Performance comparison: call c/c++ (unsafe function) and rust wrapped function

I asked about the performance of python vs rust before, but now I want to ask call c/c++ vs rust wrapped.
The problem is also around using cassandra lib ,cassandra-rs(rust wrapped) and cassandra-sys-rs(unsafe call c/c++).

I used two libraries to build the web application for the query, use cassandra-rs and use cassandra-sys-rs.
Basically the logical architecture of the two is the same, but after comparing with cargo run --release, use cassandra-sys-rs is much more efficient than use cassandra-rs.

The amount of query data is also one day, but the search time for cassandra-rs is 1.079947, while the use cassandra-sys-rs is 0.134054.

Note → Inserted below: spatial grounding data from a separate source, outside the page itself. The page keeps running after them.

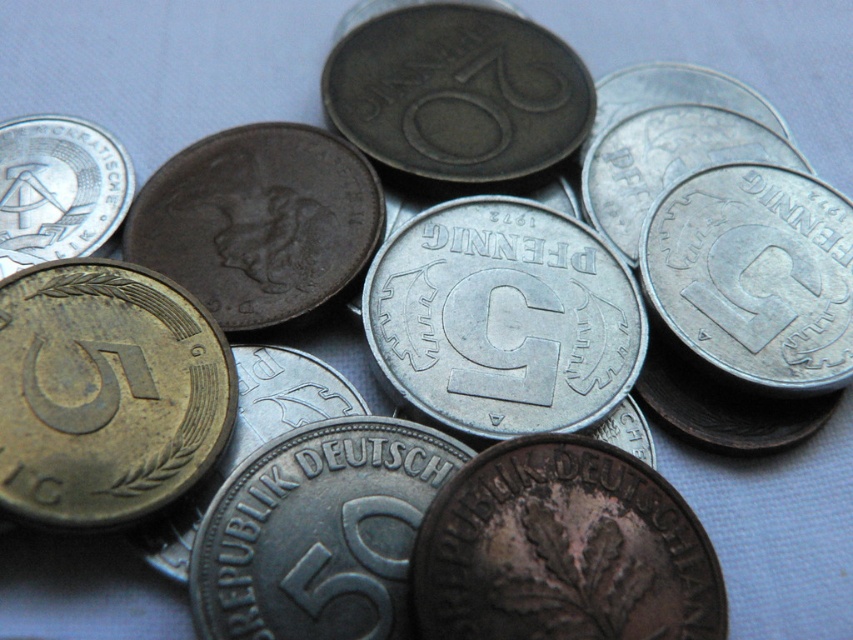
You are looking at a collection of coins on a table. You see a silver metallic coin at center and a silver metallic coin at upper left. Which coin is located more to the right?

The silver metallic coin at center is more to the right than the silver metallic coin at upper left.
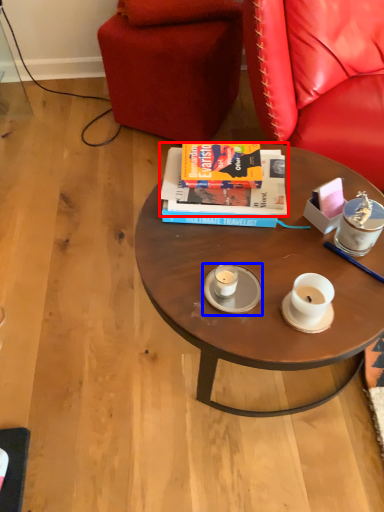
Question: Which object is closer to the camera taking this photo, book (highlighted by a red box) or saucer (highlighted by a blue box)?

Choices:
 (A) book
 (B) saucer

Answer: (B)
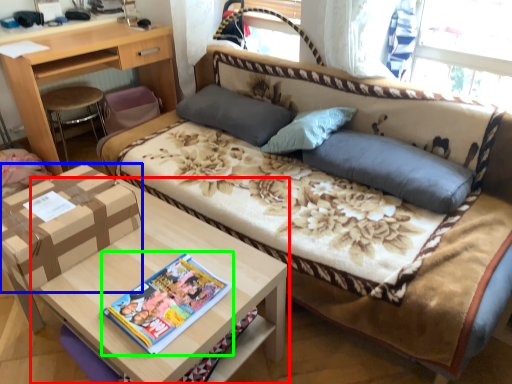
Question: Based on their relative distances, which object is nearer to table (highlighted by a red box)? Choose from cardboard box (highlighted by a blue box) and magazine (highlighted by a green box).

Choices:
 (A) cardboard box
 (B) magazine

Answer: (B)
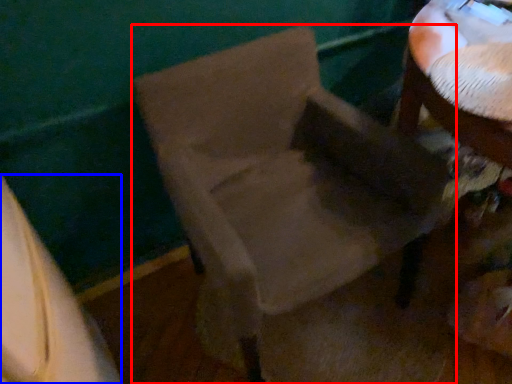
Question: Which of the following is the closest to the observer, chair (highlighted by a red box) or leftover (highlighted by a blue box)?

Choices:
 (A) chair
 (B) leftover

Answer: (B)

At first, I only used cassandra-sys-rs for development, but in order to use singleton, I used cassandra-rs to develop…so I asked about the performance. Why is it also based on c++ cassandra, but the performance is very different?

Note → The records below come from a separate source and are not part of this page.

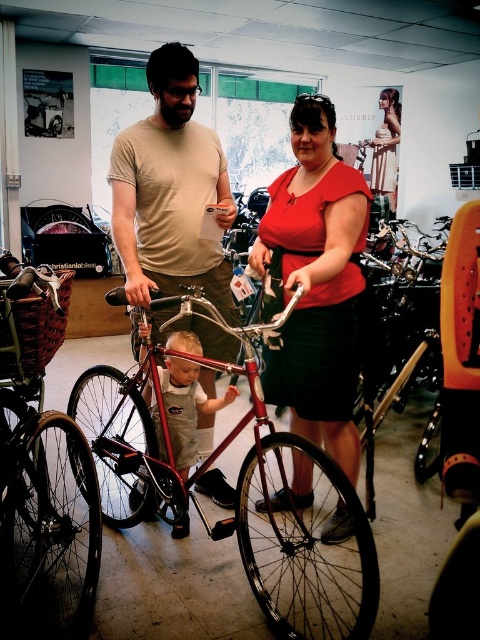
Question: Which point appears farthest from the camera in this image?

Choices:
 (A) [x=321, y=436]
 (B) [x=205, y=177]
 (C) [x=269, y=440]

Answer: (A)

Question: Is matte beige t-shirt at center smaller than light brown denim overalls at center?

Choices:
 (A) yes
 (B) no

Answer: (B)

Question: Is matte red blouse at center behind matte red dress at center?

Choices:
 (A) yes
 (B) no

Answer: (B)

Question: Is matte black bicycle at center thinner than matte beige t-shirt at center?

Choices:
 (A) yes
 (B) no

Answer: (B)

Question: Which object is closer to the camera taking this photo?

Choices:
 (A) matte red blouse at center
 (B) matte beige t-shirt at center
 (C) shiny metallic bicycle at center
 (D) matte red dress at center

Answer: (C)

Question: Which is nearer to the matte red dress at center?

Choices:
 (A) matte red blouse at center
 (B) light brown denim overalls at center
 (C) matte black bicycle at center
 (D) matte beige t-shirt at center

Answer: (D)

what about perf/callgrind, who is the top CPU user in cassandra-rs ?

1 Like

Most likely Rust wrappers have extra abstractions that introduce overhead (talk about zero cost abstractions :D), but to answer your question you’d need to use some profiler tools, preferably with optimizations.

It might just be a case where some #[inline] attributes are needed to collapse simple wrappers in cassandra-rs, but the profiler should tell the actual story.

lto should fix missing inline across crates. Function call itself is rarely a big impact, I doubt it is the main problem

1 Like

perf result:


The result looks pretty average…
And callgrind has been unable to display, still testing.

Because I haven’t heard of LTO before, I searched for a link to stackoverflow.
The way to use is to increase lto = true in Cargo.toml? Or is there any other way?

That perf output looks like a lot of short-lived allocations in the Rust layer, likely for managing data structures involving a BTreeMap and HashMap. If the Rust code is doing a bunch of book-keeping like this, it could explain the performance difference you’re seeing.

My program does use a lot of HashMap in order to assemble the query data. However, a HashMap is necessary, so I don’t know how to optimize it…

Yes, this is correct, and lto is enabled by default for release builds

As for your output, as @cbiffle mentioned using collections will affect your performance.
So is it used in your code or in code of cassandra wrapper?
If it is your code, one way to optimize it would be to not create these collections each time, but instead store it somewhere for re-use (clearing collections will not de-allocate memory unless you perform it manually) so you’ll start saving time on allocations

3 Likes

It could be that the cassandra-rs wrapper is contributing a lot of those allocations too. At a quick glance, I see a lot of owned strings and CString::new. It’s hard to avoid that though, because it has to make sure there’s a NUL (b'\0') terminator, which a Rust borrowed &str won’t usually have.

No, lto is not enabled by default for any profile:
https://doc.rust-lang.org/cargo/reference/manifest.html#the-profile-sections

Or in the source, Profile::default_release() only changes name and opt_level from the global Profile::default(), with lto: Lto::Bool(false).

2 Likes

No, lto is not enabled by default for any profile:

That’s actually sad.
I’m already tired of cargo team changing all the time.
Well, I guess it is good that I enable lto in my Cargo.toml

That’s not a change; it’s never been on by default, because it significantly increases compile time and doesn’t always make things faster.

3 Likes

That’s so? Ok, my bad, but for some reason I remember it being default at some point :thinking:

IIRC, we have two kinds of LTO, “thin” and “full”. The “full” one is expensive and was never enabled by default, but I think the “thin” one might have been enabled at some point as it is much lighter-weight (though less capable).